Jeanne a trois ans, bientôt quatre, ses parents habitent dans le quartier, et elle fréquente la même école que mes enfants. Le matin, souvent, je fais une partie du chemin en compagnie de son père qui la dépose dans sa classe avant de conduire la petite soeur chez la nourrice. Plus rarement, je rencontre leur maman, en général déjà partie à cette heure-là pour la capitale où elle occupe d'importantes responsabilités au sein de la Bibliothèque Nationale de France, département Antiquité.
Les parents de Jeanne se sont rencontrés sur le tard, lui a dépassé la quarantaine, elle en approche rapidement. Avec ses cheveux relevés en chignon, son air concentré, son style vestimentaire classique, un peu vieillot, la maman de Jeanne ne dénote certainement pas dans une bibliothèque. La fréquentation de l'école et des autres parents l'a tout de même poussée à abandonner ses jupes au genou portées avec des ballerines pour des jeans ou pantalons. La maman de Jeanne a toujours beaucoup aimé l'école, le jour de la rentrée de sa fille de deux ans et demi en toute-petite section, elle exprime le souhait que l'institution scolaire transmette « le goût d'apprendre » à cette dernière.
Les parents de Jeanne sont plutôt sympathiques.

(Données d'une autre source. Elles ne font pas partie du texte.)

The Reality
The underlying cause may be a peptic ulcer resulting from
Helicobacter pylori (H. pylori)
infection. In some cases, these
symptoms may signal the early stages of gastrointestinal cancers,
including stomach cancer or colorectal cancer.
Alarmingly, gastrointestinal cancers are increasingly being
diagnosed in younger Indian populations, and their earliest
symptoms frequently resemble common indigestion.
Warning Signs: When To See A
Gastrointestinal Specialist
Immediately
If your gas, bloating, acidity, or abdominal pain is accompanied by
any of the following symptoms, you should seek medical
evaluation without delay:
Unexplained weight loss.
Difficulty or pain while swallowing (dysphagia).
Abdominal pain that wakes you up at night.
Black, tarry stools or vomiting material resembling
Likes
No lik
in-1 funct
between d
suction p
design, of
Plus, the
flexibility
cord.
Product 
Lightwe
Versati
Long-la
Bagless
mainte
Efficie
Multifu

A force de les voir au parc, sur le chemin de l'école, nous nous sommes invités une ou deux fois à dîner. « On devrait faire cela plus souvent, sortir en laissant les enfants, ça fait du bien. ». Les parents de Jeanne sont souvent fatigués : leurs filles les réveillent la nuit, et leur rythme de vie, avec les trajets vers Paris pour elle, les déplacements professionnels à l'étranger pour lui, et les différentes garderies, baby-sitters et nourrices pour leurs enfants, est assez compliqué.
Les parents de Jeanne nous ont reçus dans la maison mitoyenne qu'ils ont acquises il y a deux ans dans le quartier. La maman de Jeanne voudrait un bureau plus spacieux pour travailler à domicile et ranger ses livres – elle rédige un mémoire – , elle se demande s'ils ne vont pas déménager bientôt. Le papa de Jeanne fait du golf et de la planche à voile, pendant les vacances ils partent sur la côte dans la maison familiale.

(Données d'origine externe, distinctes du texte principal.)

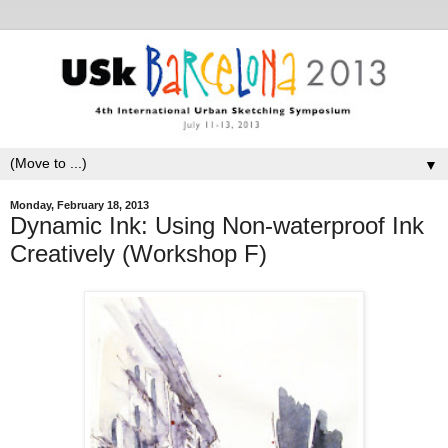
▼
Monday, February 18, 2013
Dynamic Ink: Using Non-waterproof Ink
Creatively (Workshop F)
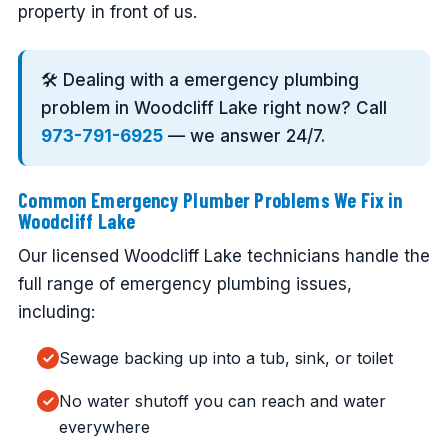
property in front of us.
🛠️ Dealing with a emergency plumbing
problem in Woodcliff Lake right now? Call
973-791-6925
— we answer 24/7.
Common Emergency Plumber Problems We Fix in
Woodcliff Lake
Our licensed Woodcliff Lake technicians handle the
full range of emergency plumbing issues,
including:
Sewage backing up into a tub, sink, or toilet
No water shutoff you can reach and water
everywhere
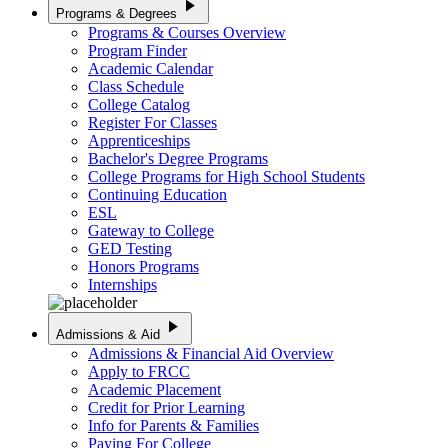
play_arrow
Programs & Degrees
Programs & Courses Overview
Program Finder
Academic Calendar
Class Schedule
College Catalog
Register For Classes
Apprenticeships
Bachelor's Degree Programs
College Programs for High School Students
Continuing Education
ESL
Gateway to College
GED Testing
Honors Programs
Internships
play_arrow
Admissions & Aid
Admissions & Financial Aid Overview
Apply to FRCC
Academic Placement
Credit for Prior Learning
Info for Parents & Families
Paying For College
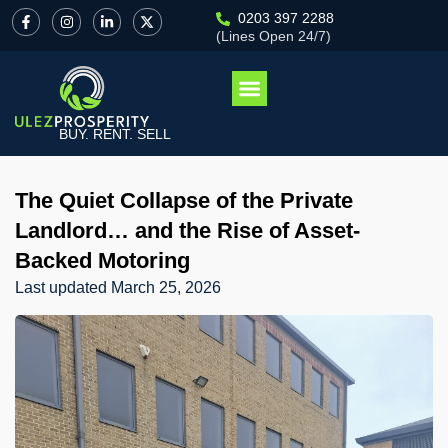
0203 397 2288
(Lines Open 24/7)
BUY. RENT. SELL
The Quiet Collapse of the Private
Landlord… and the Rise of Asset-
Backed Motoring
Last updated
March 25, 2026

Les parents de Jeanne se soucient beaucoup pour leurs filles. Ils aimeraient être plus présents auprès d'elles, c'est difficile avec leurs professions. Ils observent anxieusement leur développement, celui de Jeanne surtout, qui est plus « dans l'affectif », la petite soeur est plus facile. Ce qui les préoccupe le plus, c'est ce que leur a dit la maîtresse au sujet du comportement de Jeanne en classe. Depuis plusieurs mois, souvent, ils m'en reparlent entre 8h20 et 8h25, les sourcils froncés, l'air inquiet. Quand nous les avons invités à dîner aussi, et au parc. Les mois passent mais l'enseignante ne voit pas d'amélioration. Jeanne ne progresse pas beaucoup, de ce point de vue là. Bien-sûr, elle a su écrire son prénom à l'âge de trois ans et demi, mais pour le reste, c'est assez inquiétant.
Car Jeanne est une « suiveuse ». A l'école elle observe ce que font ses camarades, et elle les imite. Elle ne prend jamais d'initiative. Parfois même il lui arrive de jouer seule dans son coin.
Ils ne le disent pas, mais cela se déduit de leurs propos : les parents de Jeanne, avec son trench beige à lui, son chignon strict à elle, derrière leur poussette Mac Laren, auraient tellement aimé que leur fille soit une leader.